§ **Required work**
A – Summarize the piece on press spokespeople during the Boston bombing coverage in two sentences.
B – Carry the piece on press spokespeople during the Boston bombing coverage forward from its final sentence.

April 18, 2013

Weeks like this one that are filled with breaking news offer many opportunities for press critics to do their work, but they can also afford publications’ PR departments opportunities to try out communications strategies on the fly.

Take, for example, the New York Daily News’ replies Wednesday to Joe Pompeo, who questioned the paper about its decision to alter a bloody photo from the bombings. Its first reply was extraordinary: “The Daily News does not comment on its editorial decision-making,” a spokesperson for an organization that holds others accountable told Pompeo. But a later reply from spokesperson Ken Frydman was even more fascinating:

“The Daily News edited that photo out of sensitivity to the victims, the families and the survivors,” he said. “There were far more gory photos that the paper chose not to run, and frankly I think the rest of the media should have been as sensitive as the Daily News.”

Not only was the News justified in altering a photo, it was leading the industry!

Thursday, the New York Post was confronted with questions about why it drew a line between a photo of two young men at the Boston Marathon and news that authorities “have clear video images of two suspects” in the bombings there Monday. The young men, alas, are not these suspects.

Dataset records:
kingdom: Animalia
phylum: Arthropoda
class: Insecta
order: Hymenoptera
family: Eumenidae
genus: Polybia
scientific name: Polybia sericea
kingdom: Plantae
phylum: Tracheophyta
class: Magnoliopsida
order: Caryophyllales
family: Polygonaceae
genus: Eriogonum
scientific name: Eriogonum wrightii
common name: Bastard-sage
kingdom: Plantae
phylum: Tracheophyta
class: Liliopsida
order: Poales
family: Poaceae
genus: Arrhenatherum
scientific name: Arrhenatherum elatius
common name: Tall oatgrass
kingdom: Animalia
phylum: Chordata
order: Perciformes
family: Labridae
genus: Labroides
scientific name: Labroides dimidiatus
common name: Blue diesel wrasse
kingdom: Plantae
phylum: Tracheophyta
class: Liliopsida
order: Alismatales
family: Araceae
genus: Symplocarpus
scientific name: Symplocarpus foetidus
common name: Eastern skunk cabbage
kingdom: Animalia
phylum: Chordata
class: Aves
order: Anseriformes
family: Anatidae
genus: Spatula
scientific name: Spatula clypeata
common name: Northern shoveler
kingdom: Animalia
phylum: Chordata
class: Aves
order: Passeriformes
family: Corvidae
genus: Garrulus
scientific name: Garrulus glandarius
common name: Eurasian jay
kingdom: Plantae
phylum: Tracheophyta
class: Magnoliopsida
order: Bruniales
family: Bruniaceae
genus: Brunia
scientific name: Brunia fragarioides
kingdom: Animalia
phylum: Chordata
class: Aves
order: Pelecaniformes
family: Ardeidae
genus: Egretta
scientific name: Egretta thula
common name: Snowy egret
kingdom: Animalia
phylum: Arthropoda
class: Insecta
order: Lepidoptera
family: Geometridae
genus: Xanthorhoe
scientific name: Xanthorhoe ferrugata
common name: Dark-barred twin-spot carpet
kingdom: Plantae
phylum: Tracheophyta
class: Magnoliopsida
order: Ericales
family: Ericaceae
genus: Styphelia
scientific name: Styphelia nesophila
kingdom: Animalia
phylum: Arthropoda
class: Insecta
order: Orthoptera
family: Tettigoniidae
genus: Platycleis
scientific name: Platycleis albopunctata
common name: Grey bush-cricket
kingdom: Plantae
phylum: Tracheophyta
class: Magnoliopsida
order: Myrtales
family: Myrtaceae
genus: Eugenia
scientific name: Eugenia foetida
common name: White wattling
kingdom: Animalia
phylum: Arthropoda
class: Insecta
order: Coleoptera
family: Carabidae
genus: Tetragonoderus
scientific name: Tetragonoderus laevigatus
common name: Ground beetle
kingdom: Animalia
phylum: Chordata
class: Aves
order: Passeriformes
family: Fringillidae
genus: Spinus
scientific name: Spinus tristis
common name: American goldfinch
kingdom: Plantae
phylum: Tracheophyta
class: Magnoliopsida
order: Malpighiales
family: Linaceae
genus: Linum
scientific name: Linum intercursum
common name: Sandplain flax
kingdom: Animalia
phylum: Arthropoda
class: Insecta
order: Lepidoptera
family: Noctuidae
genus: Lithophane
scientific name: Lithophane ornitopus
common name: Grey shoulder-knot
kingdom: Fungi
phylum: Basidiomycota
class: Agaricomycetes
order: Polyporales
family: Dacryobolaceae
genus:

§ **Written responses**
A – The New York Daily News first declined to comment on its decision to alter a bloody photo from the bombings. Spokesperson Ken Frydman then said the photo was edited out of sensitivity to the victims, families and survivors, while the New York Post faced questions about linking a photo of two young men at the Boston Marathon to news of two suspects, though the young men are not those suspects.

B –
We stand by our story,” Post Editor Col Allan said in a statement:

The image was emailed to law enforcement agencies yesterday afternoon seeking information about these men, as our story reported. We did not identify them as suspects.

Note the difference in tone: Allan’s excuse for this editorial decision is that the Post didn’t explicitly call the men suspects; it merely put their photo on the front page of a newspaper in a major city with the headline “BAG MEN.”

Courtesy the Newseum

But a forensic examination of the Post’s language in the story accompanying that photo shows the thin slice of daylight in which Allan’s trying to catch some rays:

Meanwhile, officials have identified two potential suspects who were captured on surveillance videos taken shortly before the deadly blasts, law-enforcement sources told The Post yesterday. …

It was not immediately clear if the men in the law-enforcement photos are the same men in the surveillance videos.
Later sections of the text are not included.